§ DATA FOR THE TASK
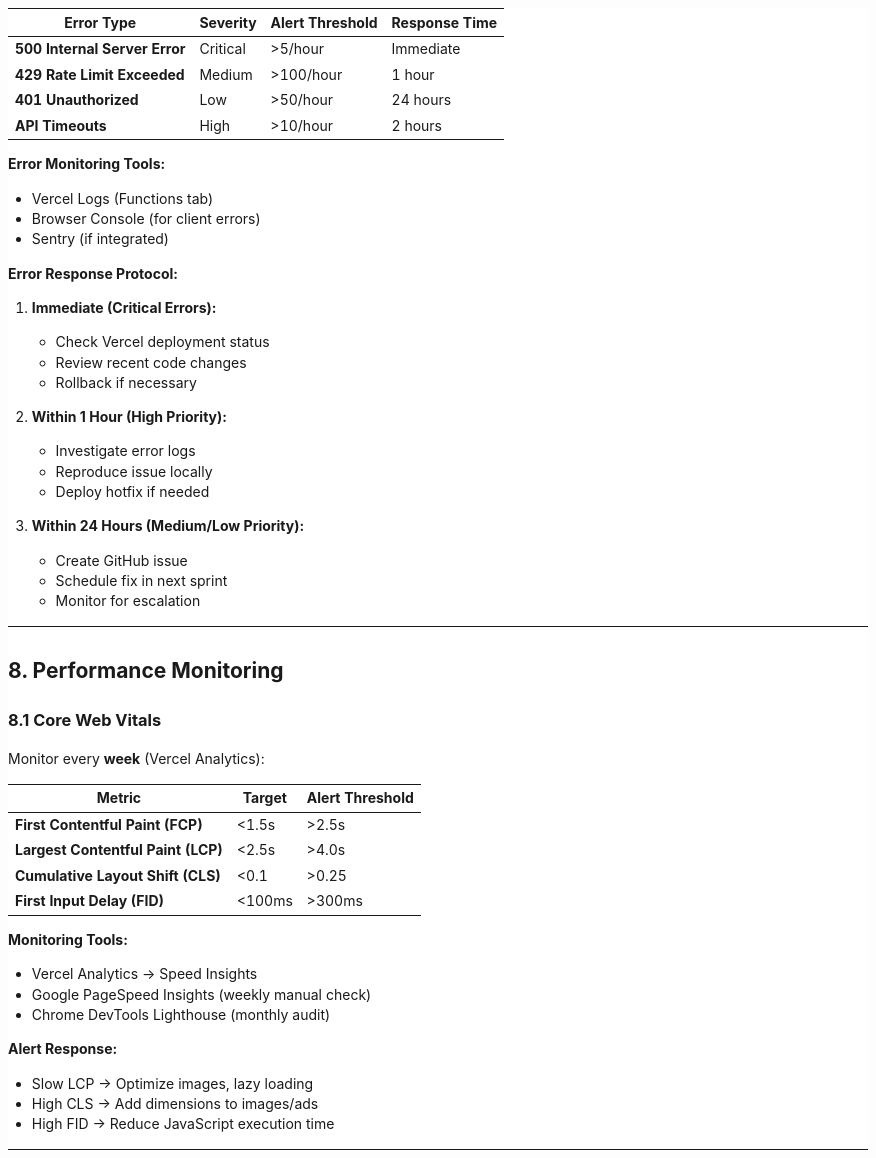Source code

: | Error Type | Severity | Alert Threshold | Response Time |
|------------|----------|----------------|---------------|
| **500 Internal Server Error** | Critical | >5/hour | Immediate |
| **429 Rate Limit Exceeded** | Medium | >100/hour | 1 hour |
| **401 Unauthorized** | Low | >50/hour | 24 hours |
| **API Timeouts** | High | >10/hour | 2 hours |

**Error Monitoring Tools:**
- Vercel Logs (Functions tab)
- Browser Console (for client errors)
- Sentry (if integrated)

**Error Response Protocol:**
1. **Immediate (Critical Errors):**
   - Check Vercel deployment status
   - Review recent code changes
   - Rollback if necessary

2. **Within 1 Hour (High Priority):**
   - Investigate error logs
   - Reproduce issue locally
   - Deploy hotfix if needed

3. **Within 24 Hours (Medium/Low Priority):**
   - Create GitHub issue
   - Schedule fix in next sprint
   - Monitor for escalation

---

## 8. Performance Monitoring

### 8.1 Core Web Vitals

Monitor every **week** (Vercel Analytics):

| Metric | Target | Alert Threshold |
|--------|--------|----------------|
| **First Contentful Paint (FCP)** | <1.5s | >2.5s |
| **Largest Contentful Paint (LCP)** | <2.5s | >4.0s |
| **Cumulative Layout Shift (CLS)** | <0.1 | >0.25 |
| **First Input Delay (FID)** | <100ms | >300ms |

**Monitoring Tools:**
- Vercel Analytics → Speed Insights
- Google PageSpeed Insights (weekly manual check)
- Chrome DevTools Lighthouse (monthly audit)

**Alert Response:**
- Slow LCP → Optimize images, lazy loading
- High CLS → Add dimensions to images/ads
- High FID → Reduce JavaScript execution time

---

§ WHAT TO WORK ON
Word for word, restate the lines from the first line of the material through the line containing "- Schedule fix in next sprint", with the pictures left out.

§ YOUR SOLUTION
Source code

: | Error Type | Severity | Alert Threshold | Response Time |
|------------|----------|----------------|---------------|
| **500 Internal Server Error** | Critical | >5/hour | Immediate |
| **429 Rate Limit Exceeded** | Medium | >100/hour | 1 hour |
| **401 Unauthorized** | Low | >50/hour | 24 hours |
| **API Timeouts** | High | >10/hour | 2 hours |

**Error Monitoring Tools:**
- Vercel Logs (Functions tab)
- Browser Console (for client errors)
- Sentry (if integrated)

**Error Response Protocol:**
1. **Immediate (Critical Errors):**
   - Check Vercel deployment status
   - Review recent code changes
   - Rollback if necessary

2. **Within 1 Hour (High Priority):**
   - Investigate error logs
   - Reproduce issue locally
   - Deploy hotfix if needed

3. **Within 24 Hours (Medium/Low Priority):**
   - Create GitHub issue
   - Schedule fix in next sprint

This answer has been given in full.